» Assigned task
Gather the lines below that include the string "Kärcher", copying each in full.

[Records from a data collection]
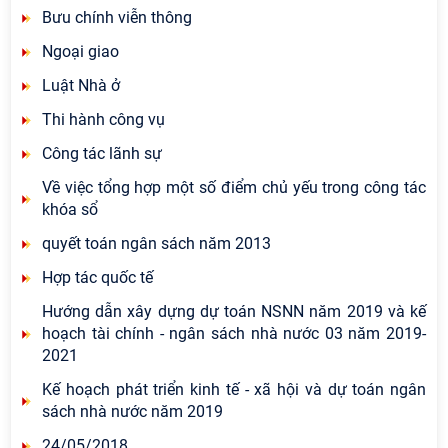
Bưu chính viễn thông
Ngoại giao
Luật Nhà ở
Thi hành công vụ
Công tác lãnh sự
Về việc tổng hợp một số điểm chủ yếu trong công tác
khóa sổ
quyết toán ngân sách năm 2013
Hợp tác quốc tế
Hướng dẫn xây dựng dự toán NSNN năm 2019 và kế
hoạch tài chính - ngân sách nhà nước 03 năm 2019-
2021
Kế hoạch phát triển kinh tế - xã hội và dự toán ngân
sách nhà nước năm 2019
24/05/2018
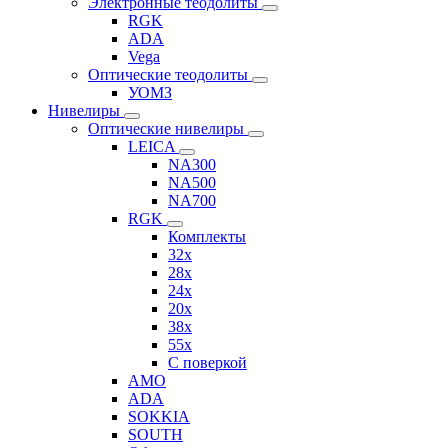
Электронные теодолиты
RGK
ADA
Vega
Оптические теодолиты
УОМЗ
Нивелиры
Оптические нивелиры
LEICA
NA300
NA500
NA700
RGK
Комплекты
32x
28x
24x
20x
38x
55x
C поверкой
AMO
ADA
SOKKIA
SOUTH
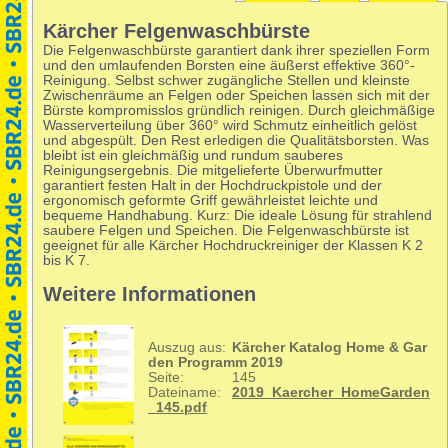
Kärcher Felgenwaschbürste
Die Felgenwaschbürste garantiert dank ihrer speziellen Form
und den umlaufenden Borsten eine äußerst effektive 360°-
Reinigung. Selbst schwer zugängliche Stellen und kleinste
Zwischenräume an Felgen oder Speichen lassen sich mit der
Bürste kompromisslos gründlich reinigen. Durch gleichmäßige
Wasserverteilung über 360° wird Schmutz einheitlich gelöst
und abgespült. Den Rest erledigen die Qualitätsborsten. Was
bleibt ist ein gleichmäßig und rundum sauberes
Reinigungsergebnis. Die mitgelieferte Überwurfmutter
garantiert festen Halt in der Hochdruckpistole und der
ergonomisch geformte Griff gewährleistet leichte und
bequeme Handhabung. Kurz: Die ideale Lösung für strahlend
saubere Felgen und Speichen. Die Felgenwaschbürste ist
geeignet für alle Kärcher Hochdruckreiniger der Klassen K 2
bis K 7.
Weitere Informationen
Auszug aus:
Kärcher Katalog Home & Gar
den Programm 2019
Seite:
145
Dateiname:
2019_Kaercher_HomeGarden
_145.pdf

» Response below
Kärcher Felgenwaschbürste
geeignet für alle Kärcher Hochdruckreiniger der Klassen K 2
Kärcher Katalog Home & Gar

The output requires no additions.